The previous night of the world revolution
ルルシーの傍から一時離れて、俺が向かったのは、彼女のもとだった。

幸い、この人混みの中でもすぐに見つかった。




「…お久し振りです、ウィルヘルミナさん」

「…!」

俺の姿を見るなり、彼女ははっとした。

そして、何と言って良いのか分からない、という顔で視線を彷徨わせた。

やっぱり。嫌悪感は抱いていないようだ。

それなら大丈夫。憎まれていないなら落とせる。

「貴殿が…何故、ここに…」

俺が気まずい相手だからか、あるいは単に派手な格好をしているからか、視線のやり場に困っているようだった。

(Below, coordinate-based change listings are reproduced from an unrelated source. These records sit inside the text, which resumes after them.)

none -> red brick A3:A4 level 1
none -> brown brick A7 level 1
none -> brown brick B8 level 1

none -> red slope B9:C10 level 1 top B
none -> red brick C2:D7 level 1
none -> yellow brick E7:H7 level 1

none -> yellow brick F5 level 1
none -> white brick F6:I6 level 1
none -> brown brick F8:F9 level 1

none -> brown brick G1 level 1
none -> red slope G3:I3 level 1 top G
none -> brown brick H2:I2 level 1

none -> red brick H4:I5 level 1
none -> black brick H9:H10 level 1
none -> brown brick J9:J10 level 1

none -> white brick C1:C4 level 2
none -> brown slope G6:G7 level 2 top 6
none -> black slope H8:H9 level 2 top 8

けれども、すぐにでも消えろ、と言われない辺り、あながち嫌われている訳でもなさそうだ。

素晴らしい。

「『青薔薇連合会』の代表として招かれましてね」

「…」

「少し、昔馴染みの顔を見ておきたいと思いまして」

別に嘘はついていないのに、ウィルヘルミナはぱっと顔を背けた。

「…貴殿は、我々の敵だ。賓客であるとはいえ、仲良く話をするつもりはない」

まるで言わされているかのような台詞だな。

言いたくはないけど、立場上言わなければならない。そんな様子だ。

まぁ、ここじゃ観衆が多過ぎるからな。

だから、俺もここで彼女を落とすつもりはない。

ただ、糸を一本繋ぐだけだ。

「…あなたは、俺を信じてくれると…信じていますよ」

「…え?」

あの頃と同じ笑顔で。

儚い笑顔で、俺はそう言った。

案の定効果覿面。ウィルヘルミナは顔を上げて、視線を逸らすのも忘れて、すがるように俺を見つめた。

「…あなたには、本当のことを知っておいて欲しいんです」

「それは…どういう、」

「ここじゃ話せません。また後日会いましょう」

これで良い。これで釣れたも同然だ。

俺はぱっと踵を返し、その場を離れた。

ウィルヘルミナが俺を引き留めるような仕草を見せたが、場所が場所であると彼女も気づいたのだろう。すんでのところで自制していた。

どうやら俺のルレイアフェロモンは、数年前からその片鱗を見せていたらしいな。

俺は、内心でほくそ笑んだ。

悪いですね。あなたに恨みはないけれど…これも仕事なので。

餌食に、なって頂くとしましょう。